'Biggest Loser's' Jillian Michaels ramps up fitness routine

NEW YORK Mon Jan 20, 2014 8:24am EST

1 of 3. Fitness guru Jillian Michaels gives exercise instructions while promoting her new workout for the Curves franchise in New York January 15, 2014.

Credit: Reuters/Lucas Jackson

NEW YORK (Reuters) - As Jillian Michaels, the tough-love trainer on NBC's hit reality show "The Biggest Loser," lunges towards her middle years she infuses her fitness routine with the same take-no-prisoners mindset that impels her TV contestants to shape up.

The Los Angeles-based trainer, who turns 40 next month, is determined to fight, rather than embrace, that milestone.

"I‘m trying to get into the best shape of my life for 40," Michaels said in an interview in New York while demonstrating a workout designed for Curves, the global chain of women's fitness centers.

Her own fitness path began as an overweight 13-year-old whose mother enrolled her in a martial arts class. She has spun her TV role improving the fitness of people who are 100 pounds or more overweight into an empire of exercise DVDs, equipment, best-selling books and clothing.
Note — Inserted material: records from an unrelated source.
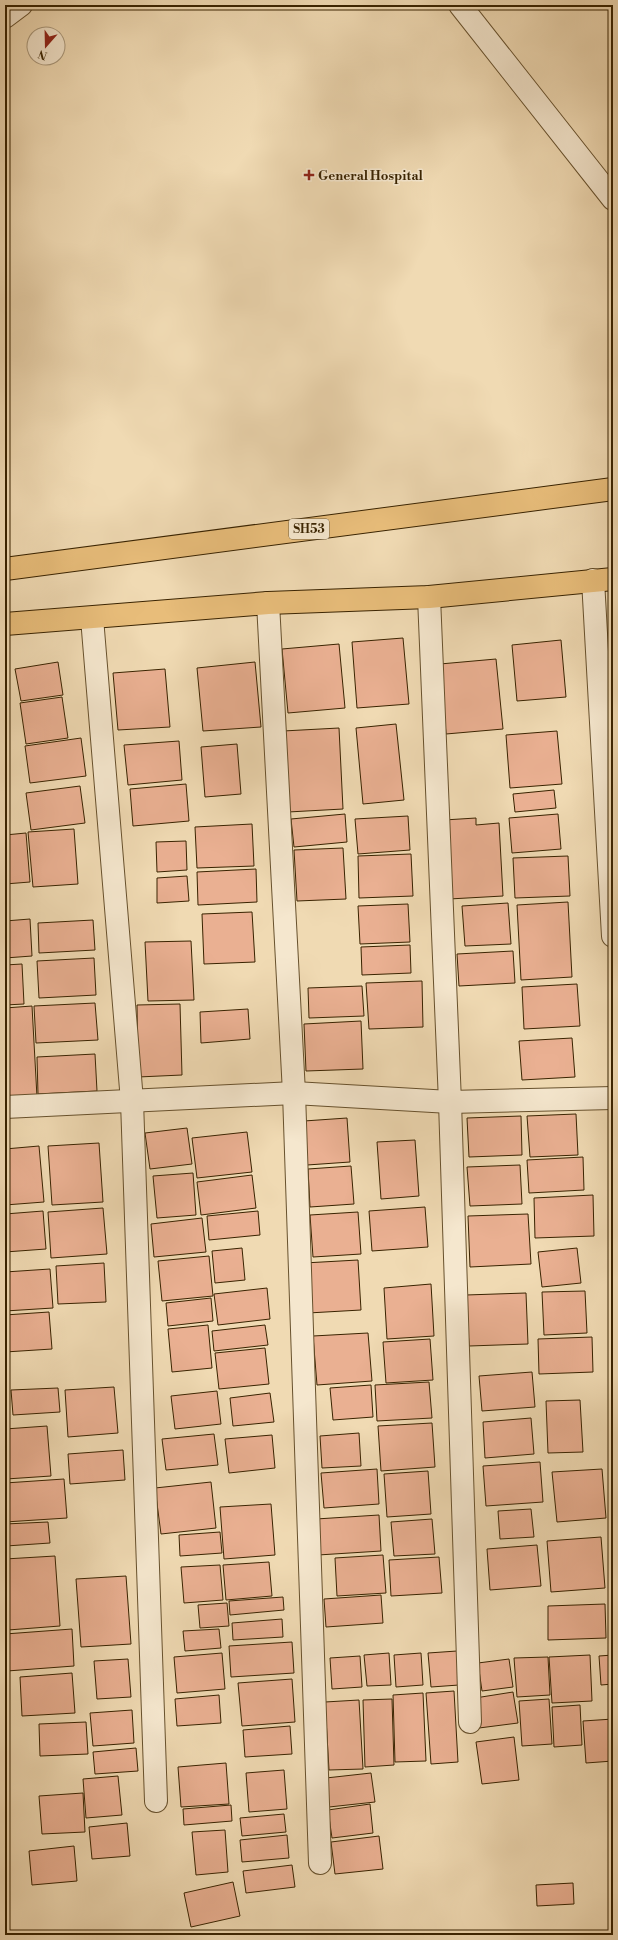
<svg xmlns="http://www.w3.org/2000/svg" width="618" height="1940" font-family="'Libre Bodoni',serif">
  <style>
    .building { fill: #eab092; stroke: #392300 }
    .lines { fill: none; stroke-linecap: round; stroke-linejoin: round }
    .minor-casing { stroke: #67512d; stroke-width: 24 }
    .major-casing { stroke: #392300; stroke-width: 24 }
    .minor { stroke: #f5e7ce; stroke-width: 22 }
    .major { stroke: #e8bd7a; stroke-width: 22 }
    .poi-dot { fill: #8f2418; stroke: #f5e7ce; stroke-width: 1.5 }
    .labels { text-anchor: middle; stroke-width: 3; stroke-linejoin: round; paint-order: stroke }
    .shield { fill: #f5e7ce; stroke: #715e3e; stroke-width: 1 }
    .shield-label { font-size: 12px; font-weight: bold; fill: #392300 }
    .poi-label { font-size: 13px; font-weight: bold; fill: #392300; stroke: #f5e7ce; text-anchor: start }
  </style>
  <rect width="100%" height="100%" fill="#f0dab3"/>
  <filter id="stains"><feTurbulence type="fractalNoise" baseFrequency=".005" numOctaves="4"/><feColorMatrix values="0 0 0 0 .2 0 0 0 0 .09 0 0 0 0 .02 0 0 0 .5 -.17"/></filter>
  <radialGradient id="worn" r=".72"><stop offset=".6" stop-color="#630" stop-opacity="0"/><stop offset="1" stop-color="#630" stop-opacity=".3"/></radialGradient>
  <g class="building">
    <path d="M403 638 409 704 357 708 352 642Z"/>
    <path d="M561 640 566 697 517 701 512 645Z"/>
    <path d="M339 644 345 708 288 713 282 649Z"/>
    <path d="M496 659 503 729 446 734 440 664Z"/>
    <path d="M58 662 63 695 21 701 15 669Z"/>
    <path d="M255 662 261 727 203 731 197 668Z"/>
    <path d="M165 669 170 727 118 730 113 673Z"/>
    <path d="M62 697 68 738 26 744 20 703Z"/>
    <path d="M396 724 404 800 363 804 356 728Z"/>
    <path d="M339 728 343 809 288 812 283 731Z"/>
    <path d="M557 731 562 784 510 788 506 735Z"/>
    <path d="M81 738 86 776 30 783 25 746Z"/>
    <path d="M179 741 182 780 128 785 124 745Z"/>
    <path d="M237 744 241 794 205 797 201 747Z"/>
    <path d="M186 784 189 821 133 826 130 789Z"/>
    <path d="M80 786 85 823 31 830 26 793Z"/>
    <path d="M554 790 556 808 515 812 513 794Z"/>
    <path d="M345 814 347 842 294 847 291 819Z"/>
    <path d="M558 814 561 849 512 853 509 818Z"/>
    <path d="M408 816 410 850 358 854 355 819Z"/>
    <path d="M476 818V825L499 823 503 896 449 899 444 820Z"/>
    <path d="M252 824 254 866 197 868 195 827Z"/>
    <path d="M74 829 78 884 33 887 28 832Z"/>
    <path d="M26 833 30 882 5 884V835Z"/>
    <path d="M186 841 187 870 157 872 156 842Z"/>
    <path d="M343 848 346 899 297 901 294 850Z"/>
    <path d="M411 854 413 896 359 898 358 856Z"/>
    <path d="M568 856 570 896 515 898 513 858Z"/>
    <path d="M256 869 257 902 198 905 197 872Z"/>
    <path d="M187 876 189 901 157 903V878Z"/>
    <path d="M568 902 572 977 521 980 517 905Z"/>
    <path d="M508 903 511 944 465 946 462 906Z"/>
    <path d="M408 904 410 942 360 944 358 906Z"/>
    <path d="M252 912 255 962 204 964 202 914Z"/>
    <path d="M30 919 32 956 5 958V921Z"/>
    <path d="M93 920 95 950 39 953 38 923Z"/>
    <path d="M191 941 194 1000 148 1001 145 942Z"/>
    <path d="M410 945 411 973 362 975 361 947Z"/>
    <path d="M513 951 515 983 459 986 457 954Z"/>
    <path d="M94 958 96 995 39 998 37 961Z"/>
    <path d="M22 964 24 1004 5 1005V965Z"/>
    <path d="M422 981 423 1027 369 1029 366 983Z"/>
    <path d="M577 984 580 1026 524 1029 522 987Z"/>
    <path d="M362 986 364 1016 309 1018 308 988Z"/>
    <path d="M95 1003 98 1040 36 1043 34 1006Z"/>
    <path d="M180 1004 182 1075 138 1077 137 1005Z"/>
    <path d="M32 1006 37 1097 5 1099V1008Z"/>
    <path d="M248 1009 250 1039 201 1043 200 1012Z"/>
    <path d="M361 1021 363 1069 306 1071 304 1024Z"/>
    <path d="M572 1038 575 1077 522 1080 519 1041Z"/>
    <path d="M95 1054 97 1091 38 1094 37 1057Z"/>
    <path d="M576 1114 578 1155 530 1157 527 1116Z"/>
    <path d="M521 1116 522 1155 469 1157 467 1118Z"/>
    <path d="M347 1118 350 1162 307 1165 304 1121Z"/>
    <path d="M187 1128 192 1164 150 1169 145 1133Z"/>
    <path d="M247 1132 252 1172 197 1178 192 1138Z"/>
    <path d="M415 1140 419 1196 381 1199 377 1142Z"/>
    <path d="M99 1143 103 1202 52 1205 48 1146Z"/>
    <path d="M39 1146 44 1202 5 1205V1149Z"/>
    <path d="M583 1157 584 1190 529 1193 527 1160Z"/>
    <path d="M520 1165 522 1204 470 1206 467 1167Z"/>
    <path d="M351 1166 354 1204 310 1207 308 1169Z"/>
    <path d="M193 1173 196 1215 157 1218 153 1176Z"/>
    <path d="M252 1175 256 1208 201 1215 197 1182Z"/>
    <path d="M593 1195 594 1236 535 1238 534 1198Z"/>
    <path d="M425 1207 428 1247 372 1251 369 1211Z"/>
    <path d="M103 1208 107 1254 51 1258 48 1212Z"/>
    <path d="M43 1211 46 1249 5 1252V1214Z"/>
    <path d="M258 1211 260 1235 209 1240 207 1216Z"/>
    <path d="M358 1212 361 1254 313 1257 310 1215Z"/>
    <path d="M528 1214 531 1264 470 1267 468 1216Z"/>
    <path d="M202 1218 206 1252 154 1257 151 1224Z"/>
    <path d="M242 1248 245 1280 215 1283 212 1251Z"/>
    <path d="M577 1248 581 1283 542 1287 538 1252Z"/>
    <path d="M209 1256 213 1296 162 1301 158 1261Z"/>
    <path d="M358 1260 361 1310 308 1313 304 1263Z"/>
    <path d="M104 1263 106 1302 58 1304 56 1266Z"/>
    <path d="M50 1269 53 1308 5 1311V1272Z"/>
    <path d="M431 1284 434 1336 387 1339 384 1288Z"/>
    <path d="M267 1288 270 1319 218 1325 214 1294Z"/>
    <path d="M585 1291 587 1333 544 1335 542 1292Z"/>
    <path d="M526 1293 528 1344 469 1346 466 1295Z"/>
    <path d="M211 1298 213 1321 168 1326 166 1303Z"/>
    <path d="M49 1312 52 1349 5 1352V1315Z"/>
    <path d="M208 1325 212 1368 172 1372 168 1329Z"/>
    <path d="M265 1325 268 1345 214 1351 212 1331Z"/>
    <path d="M368 1333 372 1381 317 1385 313 1336Z"/>
    <path d="M592 1337 593 1372 539 1374 538 1339Z"/>
    <path d="M430 1339 433 1380 386 1383 383 1342Z"/>
    <path d="M265 1348 269 1384 219 1389 215 1353Z"/>
    <path d="M532 1372 535 1407 482 1411 479 1376Z"/>
    <path d="M429 1382 432 1418 377 1421 375 1385Z"/>
    <path d="M371 1385 373 1417 333 1420 330 1388Z"/>
    <path d="M114 1387 118 1433 68 1437 65 1390Z"/>
    <path d="M58 1388 60 1412 13 1415 11 1390Z"/>
    <path d="M217 1391 221 1424 175 1429 171 1396Z"/>
    <path d="M270 1393 274 1422 233 1426 230 1398Z"/>
    <path d="M580 1400 583 1452 548 1453 546 1401Z"/>
    <path d="M531 1418 534 1454 485 1458 483 1422Z"/>
    <path d="M432 1423 435 1467 381 1471 378 1426Z"/>
    <path d="M47 1426 51 1476 6 1479 5 1429Z"/>
    <path d="M359 1433 361 1466 322 1468 320 1436Z"/>
    <path d="M214 1434 218 1465 166 1470 162 1439Z"/>
    <path d="M272 1435 275 1468 229 1473 225 1439Z"/>
    <path d="M123 1450 125 1480 70 1484 68 1454Z"/>
    <path d="M540 1462 543 1502 486 1506 483 1466Z"/>
    <path d="M377 1469 379 1504 324 1508 321 1473Z"/>
    <path d="M602 1469 606 1518 557 1522 552 1472Z"/>
    <path d="M428 1471 431 1514 387 1517 384 1474Z"/>
    <path d="M64 1479 67 1518 5 1522V1483Z"/>
    <path d="M211 1482 216 1528 161 1534 155 1488Z"/>
    <path d="M271 1504 275 1555 224 1559 220 1507Z"/>
    <path d="M531 1509 534 1537 500 1539 498 1511Z"/>
    <path d="M379 1515 381 1551 318 1555 316 1519Z"/>
    <path d="M432 1519 435 1554 394 1556 391 1522Z"/>
    <path d="M48 1522 50 1543 6 1546 5 1524Z"/>
    <path d="M220 1532 222 1553 180 1556 179 1535Z"/>
    <path d="M601 1537 605 1588 551 1592 547 1541Z"/>
    <path d="M537 1545 541 1586 490 1590 487 1549Z"/>
    <path d="M383 1555 386 1593 337 1596 335 1558Z"/>
    <path d="M55 1556 60 1626 8 1630 5 1559Z"/>
    <path d="M439 1557 442 1593 391 1596 389 1560Z"/>
    <path d="M269 1562 272 1596 226 1600 223 1565Z"/>
    <path d="M220 1565 223 1600 184 1603 181 1567Z"/>
    <path d="M126 1576 131 1644 81 1647 76 1579Z"/>
    <path d="M381 1595 383 1623 326 1627 324 1599Z"/>
    <path d="M283 1597 284 1610 230 1615 229 1601Z"/>
    <path d="M227 1603 229 1626 200 1628 198 1605Z"/>
    <path d="M605 1604 606 1638 548 1640V1606Z"/>
    <path d="M282 1619 283 1637 233 1640 232 1623Z"/>
    <path d="M72 1629 74 1666 7 1671 5 1634Z"/>
    <path d="M219 1629 221 1648 185 1651 183 1631Z"/>
    <path d="M292 1642 294 1673 231 1677 229 1646Z"/>
    <path d="M457 1651 459 1685 431 1687 428 1653Z"/>
    <path d="M222 1653 225 1689 177 1693 174 1657Z"/>
    <path d="M389 1653 391 1685 367 1686 364 1655Z"/>
    <path d="M421 1653 423 1685 396 1687 394 1655Z"/>
    <path d="M590 1655 592 1701 552 1703 549 1657Z"/>
    <path d="M613 1655V1684L601 1685 599 1656Z"/>
    <path d="M360 1656 362 1687 332 1689 330 1658Z"/>
    <path d="M548 1657 550 1695 517 1697 514 1658Z"/>
    <path d="M128 1659 131 1697 97 1699 94 1661Z"/>
    <path d="M509 1659 513 1687 482 1691 478 1663Z"/>
    <path d="M72 1673 75 1713 22 1716 20 1677Z"/>
    <path d="M292 1679 295 1722 242 1726 238 1683Z"/>
    <path d="M454 1691 458 1762 431 1764 426 1693Z"/>
    <path d="M513 1692 518 1723 479 1728 475 1698Z"/>
    <path d="M423 1693 426 1761 395 1762 393 1695Z"/>
    <path d="M219 1695 221 1723 177 1726 175 1699Z"/>
    <path d="M392 1699 394 1765 365 1767 363 1700Z"/>
    <path d="M549 1699 552 1744 522 1746 519 1701Z"/>
    <path d="M359 1700 363 1769 329 1770 325 1702Z"/>
    <path d="M580 1705 582 1745 554 1747 552 1707Z"/>
    <path d="M132 1710 134 1743 93 1746 90 1713Z"/>
    <path d="M613 1719V1761L586 1763 583 1721Z"/>
    <path d="M86 1722 88 1754 40 1756 39 1724Z"/>
    <path d="M290 1726 292 1754 245 1757 243 1730Z"/>
    <path d="M514 1737 519 1780 482 1784 476 1742Z"/>
    <path d="M136 1748 138 1771 95 1774 93 1752Z"/>
    <path d="M226 1763 229 1804 181 1807 178 1767Z"/>
    <path d="M284 1770 287 1809 249 1812 246 1773Z"/>
    <path d="M371 1773 375 1802 329 1807 326 1778Z"/>
    <path d="M118 1776 122 1815 86 1818 83 1779Z"/>
    <path d="M83 1793 85 1832 42 1834 39 1796Z"/>
    <path d="M370 1804 373 1833 332 1838 328 1810Z"/>
    <path d="M231 1805 232 1821 184 1825 183 1809Z"/>
    <path d="M284 1814 286 1832 242 1836 240 1818Z"/>
    <path d="M127 1823 130 1856 92 1859 89 1827Z"/>
    <path d="M225 1830 228 1872 196 1875 192 1832Z"/>
    <path d="M287 1835 289 1858 242 1862 240 1840Z"/>
    <path d="M379 1836 383 1869 335 1874 331 1842Z"/>
    <path d="M74 1846 77 1881 32 1885 29 1851Z"/>
    <path d="M292 1865 295 1887 246 1893 243 1871Z"/>
    <path d="M233 1882 240 1916 191 1927 184 1893Z"/>
    <path d="M573 1883 574 1904 537 1906 536 1885Z"/>
  </g>
  <g class="lines">
    <g class="minor-casing">
      <g id="minor">
        <path d="M460 5 613 199"/>
        <path d="M5 17 21 5"/>
        <path d="M593 580 613 936"/>
        <path d="M429 597 450 1102 470 1722"/>
        <path d="M268 603 294 1093 320 1863"/>
        <path d="M92 618 132 1101 156 1801"/>
        <path d="M5 1107 294 1093 450 1102 613 1098"/>
      </g>
    </g>
    <g class="major-casing">
      <g id="major">
        <path d="M5 569 613 489"/>
        <path d="M5 624 268 603 429 597 613 579"/>
      </g>
    </g>
    <use href="#minor" class="minor"/>
    <use href="#major" class="major"/>
  </g>
  <path class="poi-dot" d="M307 169h4v4h4v4h-4v4h-4v-4h-4v-4h4z"/>
  <g class="labels">
    <rect class="shield" x="289" y="519" width="40" height="20" rx="3"/>
    <g class="shield-label">
      <text x="309" y="533">SH53</text>
    </g>
    <g class="poi-label">
      <text x="318" y="180">General Hospital</text>
    </g>
  </g>
  <rect width="618" height="1940" fill="none" stroke="#f0dab3" stroke-width="20"/>
  <rect x="6" y="6" width="606" height="1928" fill="none" stroke="#392300" stroke-width="2"/>
  <rect x="10" y="10" width="598" height="1920" fill="none" stroke="#392300"/>
  <g transform="translate(46 46) rotate(200)"><circle r="19" fill="#f5e7ce" stroke="#aa997c"/>
  <path d="M0-3L7 15L0 10L-7 15Z" fill="#8f2418"/>
  <text y="-6" font-size="11" font-weight="bold" text-anchor="middle" fill="#392300">N</text>
  </g>
  <rect width="100%" height="100%" filter="url(#stains)"/>
  <rect width="100%" height="100%" fill="url(#worn)"/>
</svg>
These days, she said, her fitness credo is all about variety and gradually ratcheting up the intensity of her workouts.

"I don't lock into one type of exercise," said Michaels, adding the workouts she creates focus on flexibility, balance, core stabilization, power, speed and agility.

"I change the workout every month, so you never adapt and never plateau."

She also advises upping the ante of a regimen at a 10 percent rate every two weeks, by increasing something, be it weight, repetitions or speed.

"The more you change and stress the body the quicker it's going to adapt and change," she explained.

Dr. Michele Olson, of the American College of Sports Medicine, agrees with the 10 percent rule as a general means of adjusting exercise intensity or length in order to gain improvements at a reasonable rate.

"It can help you progress but is not such a leap that you might risk over-exertion or injury," the exercise physiologist said.

She said periodization, or varying the type, intensity and duration of an exercise can prevent staleness, reduce fatigue and injury and produce power changes.

Michaels's weekly routine is nothing if not varied.

"Usually I'll do one boxing session, one yoga session, two resistance sessions a week," said Michaels. "I'll also work out with friends and then once a week I'll go for a jog."

For inspiration she cites her fitness idols Jack LaLanne and actress Jane Fonda, even as she stresses the importance of knowing your limitations.

"For example I've never been flexible so I'm not able to just pop into splits," she said. "But the more I take care of my body the more I progress."

Michaels is quick to label her tough reputation "a television persona created to market a television show" even as she concedes that it resonates.

"The reality is I'm not a sympathetic person. Sympathy to me is an agreement that you are sad and sorry and (can't do it)," she said.

"I'm empathetic. I get it. It's hard. It sucks. But I also know that you can do it."

Michaels see fitness as transformative and knows from experience that it can improve confidence and empower people.

"I could take somebody that is a second away from having a heart attack and in four months I can have them running a marathon," she said. "That's amazing. I would never have thought that was possible 10 years ago."